At the end of the performance, Cantrell tells the students, “You are the hope for the future to make sure those ideas [of the Nazis] don’t take hold. Celebrate the idea that there’s a humanity connecting you.” Some of the music students come up to thank Ashkenazi, while others hurry on to their next class. Did the words and music make an impression on them? Music teacher Cameron Yassaman is certain that they did. “When the bell rings and nobody moves, that’s as powerful as you can get. They were pretty locked in,” he says.

And that, in a nutshell, is the Weinsteins’ goal, as third-generation luthier Avshalom Weinstein explains: “I want people not to forget the stories and the people and our very, very recent history.” Avshalom and his father, Amnon, still repair and restore violins and other stringed instruments in their Tel Aviv shop, although the extensive U.S. tour, of which the LA visit is part, is taking up considerable amounts of their time. Avshalom hopes that his son will follow the family trade for a fourth generation, but says, “He’s only 6 years old right now, so it’s going to take a while.”
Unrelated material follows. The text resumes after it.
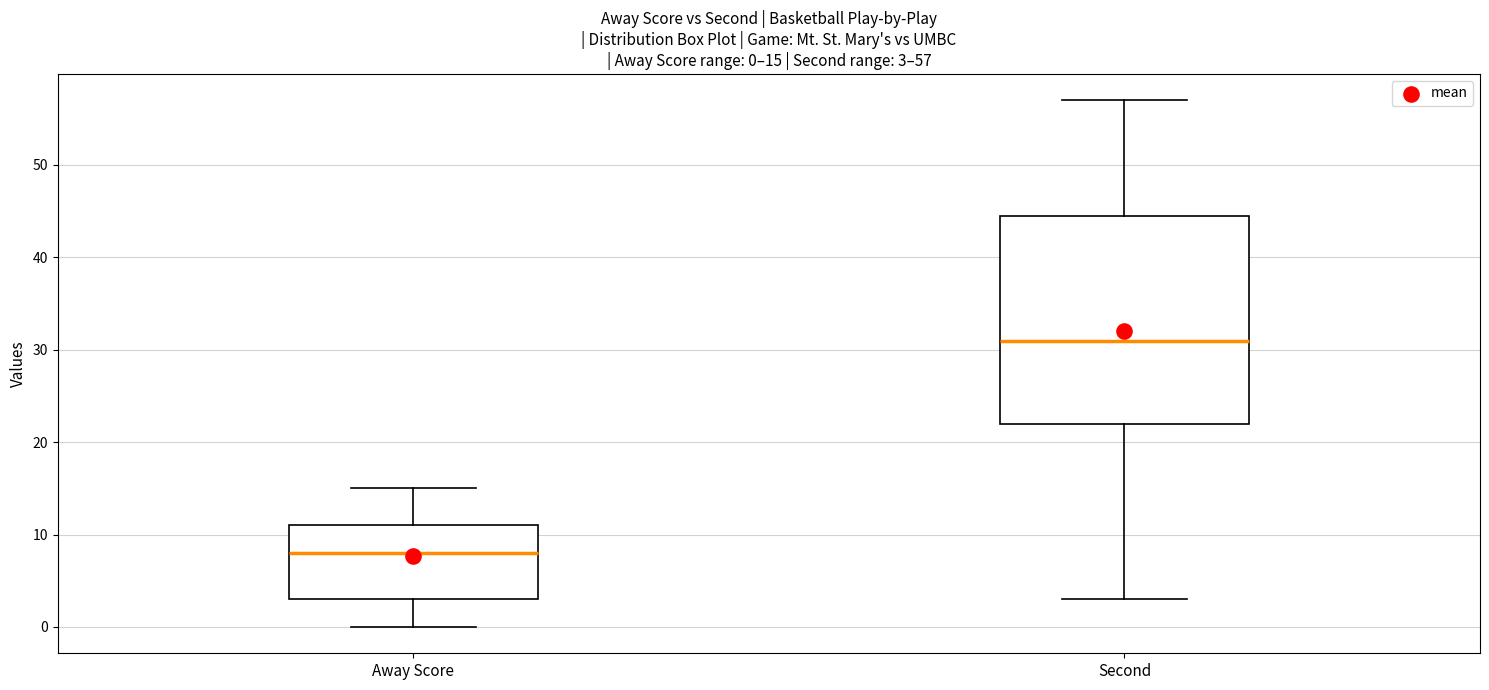

Which box has the highest median line?

Second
Above: Violinist and Soraya artist in residence Niv Ashkenazi

BEYOND THE CHORDS

Although grandfather Moshe was the one who began the collection of the historic violins, it was Avshalom’s father, Amnon, who conceived the notion that the violins should spread the message of “never again.” The very first violin in the collection came from a Jewish refugee who could no longer bear owning a German-made instrument emblazoned with the name “Wagner.” Although the Wagner who crafted the violin and Richard Wagner—Adolf Hitler’s favorite composer and a vocal anti-Semite—were unrelated, its owner found it was too painful a reminder of the Third Reich, and sold it to Moshe.

That owner’s experience is by no means unique. Says Thor Steingraber, executive director of the Soraya, “Most of the people who escaped with their violins never played them again,” due to a complex mix of survivor’s guilt and bad associations. Some owners owed their lives directly to their instruments, since they survived Auschwitz by playing in one of the Nazi-approved bands or orchestras there, even making music to drown out the cries of victims in the gas chambers at the demand of the camp guards.

What is it like to play an instrument connected to so much tragedy? Ashkenazi, who has spent two and a half years with his entrusted violin, says that there’s a give and take—that it isn’t only the artist who changes in response to the historic instrument, but that the instrument changes too. “There’s a different connection with this instrument,” he says thoughtfully. “Constant playing keeps the violin alive. You hear the voice of the instrument open up. I try to put myself aside and let the voice of the instrument come through.”

Steingraber says that being aware of the violins’ history, and hearing their voices, is “very powerful and very memorable. When you’re in a concert hall, there’s a collective reaction, there’s a strong community bonding.” Adds Green, “I always say Jewish music is the universal language. It hits you in the kishkes; it hits you in the guts.”